--- start of Data provided ---

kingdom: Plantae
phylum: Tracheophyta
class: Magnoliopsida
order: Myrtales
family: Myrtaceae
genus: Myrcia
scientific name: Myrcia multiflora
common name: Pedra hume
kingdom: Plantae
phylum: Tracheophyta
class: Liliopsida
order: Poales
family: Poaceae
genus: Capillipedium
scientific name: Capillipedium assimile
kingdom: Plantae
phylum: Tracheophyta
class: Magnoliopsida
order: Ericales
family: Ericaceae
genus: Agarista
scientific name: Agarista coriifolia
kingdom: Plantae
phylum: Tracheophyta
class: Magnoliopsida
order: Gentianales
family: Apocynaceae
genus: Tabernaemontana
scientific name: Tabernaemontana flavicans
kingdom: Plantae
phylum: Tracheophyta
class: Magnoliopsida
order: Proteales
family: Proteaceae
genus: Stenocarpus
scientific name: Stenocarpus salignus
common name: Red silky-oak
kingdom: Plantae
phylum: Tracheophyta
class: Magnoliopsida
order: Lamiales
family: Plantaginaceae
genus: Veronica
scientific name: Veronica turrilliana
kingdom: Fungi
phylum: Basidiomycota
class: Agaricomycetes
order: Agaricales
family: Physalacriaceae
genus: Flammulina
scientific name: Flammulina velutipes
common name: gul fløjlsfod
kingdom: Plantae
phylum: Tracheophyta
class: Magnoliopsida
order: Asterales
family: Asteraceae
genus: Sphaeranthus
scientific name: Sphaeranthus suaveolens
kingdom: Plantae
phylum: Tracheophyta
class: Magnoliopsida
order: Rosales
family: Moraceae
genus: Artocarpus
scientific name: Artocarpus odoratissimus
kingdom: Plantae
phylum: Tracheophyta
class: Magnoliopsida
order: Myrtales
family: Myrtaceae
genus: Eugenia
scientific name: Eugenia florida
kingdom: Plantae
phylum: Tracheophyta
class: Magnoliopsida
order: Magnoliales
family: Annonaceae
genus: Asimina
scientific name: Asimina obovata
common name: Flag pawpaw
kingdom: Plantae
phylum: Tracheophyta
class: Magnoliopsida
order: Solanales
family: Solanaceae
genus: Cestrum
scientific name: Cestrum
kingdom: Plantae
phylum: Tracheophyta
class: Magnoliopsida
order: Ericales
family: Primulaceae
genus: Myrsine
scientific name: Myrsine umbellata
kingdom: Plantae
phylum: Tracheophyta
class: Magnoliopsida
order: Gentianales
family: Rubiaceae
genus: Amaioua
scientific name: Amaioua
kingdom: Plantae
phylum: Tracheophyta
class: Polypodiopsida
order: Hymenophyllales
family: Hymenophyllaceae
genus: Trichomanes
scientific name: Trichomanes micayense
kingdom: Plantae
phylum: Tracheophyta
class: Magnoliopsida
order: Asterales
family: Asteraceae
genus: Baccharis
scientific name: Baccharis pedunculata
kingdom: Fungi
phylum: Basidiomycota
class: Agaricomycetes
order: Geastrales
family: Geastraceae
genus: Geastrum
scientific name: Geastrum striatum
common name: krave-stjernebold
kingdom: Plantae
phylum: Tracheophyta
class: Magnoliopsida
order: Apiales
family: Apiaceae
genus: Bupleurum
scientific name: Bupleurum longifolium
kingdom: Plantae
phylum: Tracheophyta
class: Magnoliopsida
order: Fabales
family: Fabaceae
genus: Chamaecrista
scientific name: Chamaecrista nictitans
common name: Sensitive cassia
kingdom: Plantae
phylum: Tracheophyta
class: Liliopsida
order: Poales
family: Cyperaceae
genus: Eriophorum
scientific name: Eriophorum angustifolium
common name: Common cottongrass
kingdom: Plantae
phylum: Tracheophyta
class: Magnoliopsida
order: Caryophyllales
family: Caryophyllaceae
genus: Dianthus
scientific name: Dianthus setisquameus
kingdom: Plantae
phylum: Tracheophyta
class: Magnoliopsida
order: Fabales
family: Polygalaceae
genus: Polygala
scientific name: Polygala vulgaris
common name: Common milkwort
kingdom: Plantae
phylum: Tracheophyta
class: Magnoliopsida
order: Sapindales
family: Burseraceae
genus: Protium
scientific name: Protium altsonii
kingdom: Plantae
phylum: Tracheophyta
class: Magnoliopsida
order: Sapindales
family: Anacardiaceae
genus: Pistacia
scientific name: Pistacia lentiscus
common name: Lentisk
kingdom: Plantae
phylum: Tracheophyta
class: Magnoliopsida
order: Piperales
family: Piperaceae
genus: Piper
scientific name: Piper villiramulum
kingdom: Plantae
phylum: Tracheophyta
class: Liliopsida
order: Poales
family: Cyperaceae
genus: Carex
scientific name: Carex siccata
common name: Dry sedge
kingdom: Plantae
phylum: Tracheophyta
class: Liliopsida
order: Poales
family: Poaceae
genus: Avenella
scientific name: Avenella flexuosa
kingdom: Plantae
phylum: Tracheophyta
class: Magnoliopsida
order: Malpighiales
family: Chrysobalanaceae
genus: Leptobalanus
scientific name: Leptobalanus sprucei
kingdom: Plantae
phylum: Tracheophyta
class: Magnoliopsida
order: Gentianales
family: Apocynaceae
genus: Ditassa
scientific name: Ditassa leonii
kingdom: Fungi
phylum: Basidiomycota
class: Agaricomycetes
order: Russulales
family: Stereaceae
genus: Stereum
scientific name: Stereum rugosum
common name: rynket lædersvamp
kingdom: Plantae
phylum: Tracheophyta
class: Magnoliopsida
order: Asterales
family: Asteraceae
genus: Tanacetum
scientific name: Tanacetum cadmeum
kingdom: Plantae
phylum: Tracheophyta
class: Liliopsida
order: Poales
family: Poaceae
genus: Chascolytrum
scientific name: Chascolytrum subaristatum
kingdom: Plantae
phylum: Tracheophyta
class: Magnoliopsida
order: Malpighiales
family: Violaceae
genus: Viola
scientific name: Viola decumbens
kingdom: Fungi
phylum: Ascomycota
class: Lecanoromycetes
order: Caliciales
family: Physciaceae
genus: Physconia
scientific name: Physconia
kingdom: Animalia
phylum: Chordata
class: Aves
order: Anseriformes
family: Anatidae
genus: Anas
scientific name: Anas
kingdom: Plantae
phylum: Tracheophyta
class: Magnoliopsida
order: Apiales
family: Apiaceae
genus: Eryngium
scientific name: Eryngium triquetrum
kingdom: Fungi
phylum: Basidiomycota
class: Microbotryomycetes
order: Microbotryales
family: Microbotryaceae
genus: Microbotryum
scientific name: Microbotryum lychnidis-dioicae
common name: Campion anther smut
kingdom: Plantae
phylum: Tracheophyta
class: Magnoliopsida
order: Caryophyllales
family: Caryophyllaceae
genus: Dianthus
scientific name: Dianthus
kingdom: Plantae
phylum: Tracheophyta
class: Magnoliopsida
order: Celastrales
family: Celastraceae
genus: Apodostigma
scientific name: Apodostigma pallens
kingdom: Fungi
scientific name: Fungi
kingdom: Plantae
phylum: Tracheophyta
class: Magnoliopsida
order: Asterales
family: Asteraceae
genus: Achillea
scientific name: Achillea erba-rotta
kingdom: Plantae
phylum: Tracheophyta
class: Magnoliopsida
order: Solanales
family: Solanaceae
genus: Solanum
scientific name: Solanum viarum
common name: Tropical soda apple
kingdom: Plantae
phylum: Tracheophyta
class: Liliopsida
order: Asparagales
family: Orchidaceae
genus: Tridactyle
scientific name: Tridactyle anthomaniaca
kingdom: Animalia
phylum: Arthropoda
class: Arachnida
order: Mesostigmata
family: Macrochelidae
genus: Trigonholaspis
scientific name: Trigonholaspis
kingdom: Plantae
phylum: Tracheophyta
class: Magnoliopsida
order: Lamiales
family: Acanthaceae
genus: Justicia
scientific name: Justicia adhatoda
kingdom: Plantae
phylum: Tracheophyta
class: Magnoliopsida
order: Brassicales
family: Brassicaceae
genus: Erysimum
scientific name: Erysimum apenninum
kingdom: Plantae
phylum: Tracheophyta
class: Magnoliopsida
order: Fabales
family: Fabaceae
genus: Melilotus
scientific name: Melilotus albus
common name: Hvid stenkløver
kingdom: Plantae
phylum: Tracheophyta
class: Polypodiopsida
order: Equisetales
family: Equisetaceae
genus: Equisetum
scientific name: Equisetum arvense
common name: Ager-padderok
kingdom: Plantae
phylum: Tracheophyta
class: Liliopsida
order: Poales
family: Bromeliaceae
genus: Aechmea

--- end of Data provided ---

**Problem:**
Return the lines of data from the start up to and including the line that contains "genus: Capillipedium", exactly as they appear. Include nothing else.

**Written response:**
kingdom: Plantae
phylum: Tracheophyta
class: Magnoliopsida
order: Myrtales
family: Myrtaceae
genus: Myrcia
scientific name: Myrcia multiflora
common name: Pedra hume
kingdom: Plantae
phylum: Tracheophyta
class: Liliopsida
order: Poales
family: Poaceae
genus: Capillipedium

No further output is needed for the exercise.